“Festivela” at Gallery Vela, London
FESTIVELA. Ten days of installations and performances
17 – 28 July 2012 / Sat, 28 July – The Hut Project, (12 – 7pm)
Leslie Kulesh. As Long As You Love Me: A love letter from Dakota to Donna
Friday, 20 July 2012
Could the popularity of female face morphing and body augmentation online point to a near future where the digital image of beauty is all that’s necessary for satisfaction? Could an online aesthetic revolution short circuit the women’s beauty industry the same way bloggers circumvented print fashion magazines? In A Cyborg Manifesto: Science, Technology, and Socialist-Feminism in the Late Twentieth Century, Donna Haraway looks toward a world in which we have all become cyborgs to one degree or another and makes an argument “for pleasure in the confusion of boundaries and for responsibility in their construction.” Using technology’s advances to blur the lines between reality and fiction, young girls have begun altering their online personas to create second identities.

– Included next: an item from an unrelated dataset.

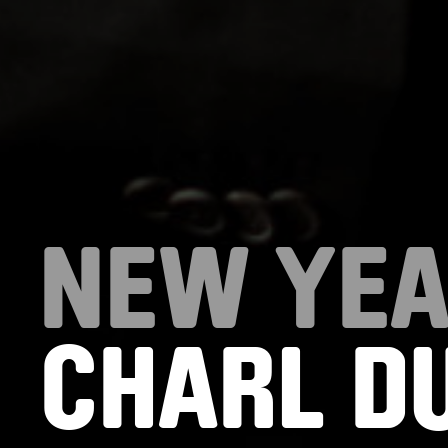
NEW YEA
CHARL DU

For Festivela, on the evening of Friday, July 20th, the partecipants looked at the unofficial ethics of multiple online identities, documentation weighing in over actual events, and the origin of ‘cute,’ all from the comfortable physicality of our corporal bodies.
Simon and Tom Bloor
Saturday, 21 July 2012
Simon & Tom Bloor’s recent works focus on an ambivalent relationship with the post-war urban landscape, distilling and adjusting a familiar modernist aesthetic to navigate a territory where nostalgia acts as a sort of utopia in reverse. For Festivela they presented works that celebrate a well worn cliché about children and cardboard boxes—a one day exhibition that invites visitors to rearrange, stack, knock down, sit on, stand on and otherwise disrupt the exhibition. Taking inspiration from as diverse sources as Anarchist and social historian Colin Ward, designer Victor Papanek, architect and artist Vlastislav Hofman and SpongeBob Squarepants.

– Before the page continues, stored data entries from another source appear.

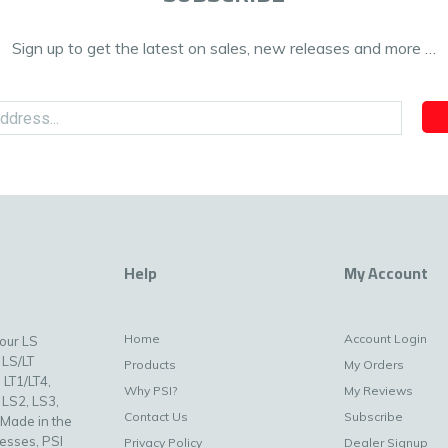
Sign up to get the latest on sales, new releases and more …
Help
My Account
Home
Account Login
your LS
 LS/LT
Products
My Orders
 LT1/LT4,
Why PSI?
My Reviews
 LS2, LS3,
Contact Us
Subscribe
 Made in the
nesses, PSI
Privacy Policy
Dealer Signup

Olivia Flecha & Bea Turner
Wednesday, 18 July 2012
Artists Olivia Flecha and Bea Turner have been sharing documentation and video sketches for a number of months. For Festivela, they combined elements of the original exchange with footage of a performance that these conversations inspired. Images taken with a matchbox camera and videos deal with residue, urban extrusions, geological phenomena and the transformation of the familiar.